THEORY OF LITERATURE AND OTHER CRITICAL WRITINGS, by Natsume Soseki. Columbia University Press, 2009, 287 pp., $50 (hardcover)

Natsume Soseki (1867-1916) is said to rank among the world's great 20th-century writers. Many consider him Japan's greatest modern novelist. His books, from the comic "I Am a Cat" (1905) and "Botchan" (1906) to the tragic "And Then" (1909) and "Kokoro" (1914), are classics.

His reputation is not unchallengeable but it is immense, and a challenge, to be credible, must be of similar stature. I therefore withhold mine, and mention only in passing that 30-odd years ago I dipped into his work, didn't like it, and haven't looked back, though I am about to, thanks to the book under review.
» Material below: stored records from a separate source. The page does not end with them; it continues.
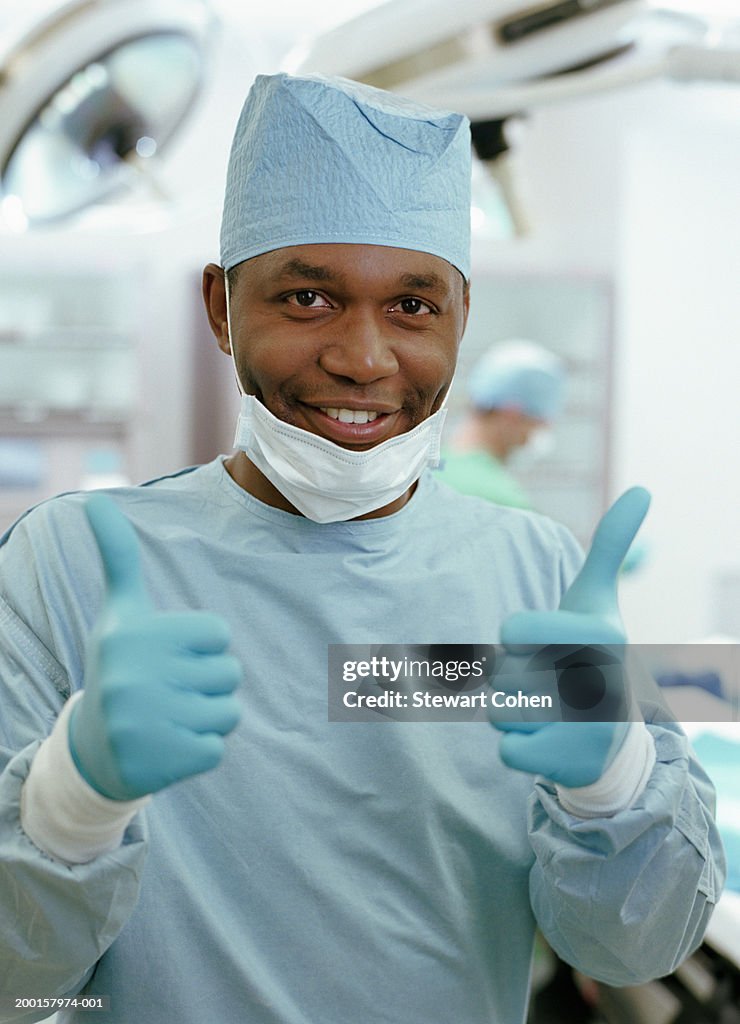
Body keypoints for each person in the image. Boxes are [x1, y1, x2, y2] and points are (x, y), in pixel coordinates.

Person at [0, 73, 725, 1024]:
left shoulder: (533, 573)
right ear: (220, 308)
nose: (365, 358)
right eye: (307, 297)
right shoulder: (71, 564)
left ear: (463, 314)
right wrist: (70, 807)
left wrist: (613, 783)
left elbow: (631, 949)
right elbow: (18, 985)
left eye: (413, 308)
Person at [436, 338, 567, 508]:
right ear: (512, 414)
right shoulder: (503, 502)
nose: (540, 433)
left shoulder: (422, 473)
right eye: (538, 422)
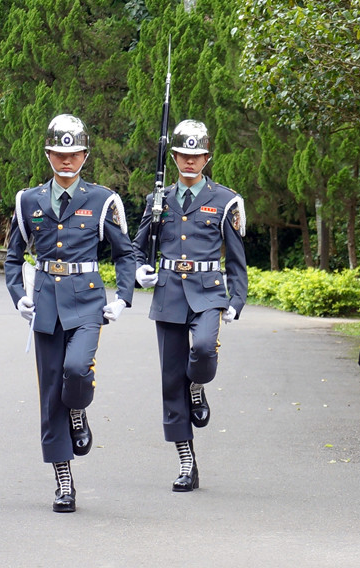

"Theory of Literature and Other Critical Writings" is an intimidating title but a wonderful anthology. Soseki, to be sure, was a serious man, and he's engaged here in serious business, but he has the saving gift of humor, which, without effacing his melancholy and hypochondria, at times makes you wish you were in the hall listening to him deliver the lectures included here. How, for example, would students at the Tokyo Art College in 1907 have responded to this sally? "Despite the fact that there are a large number of you here listening today, you only seem to be here. I'm very sorry for you, but you don't actually exist." Would their laughter have been boisterous, or uneasy?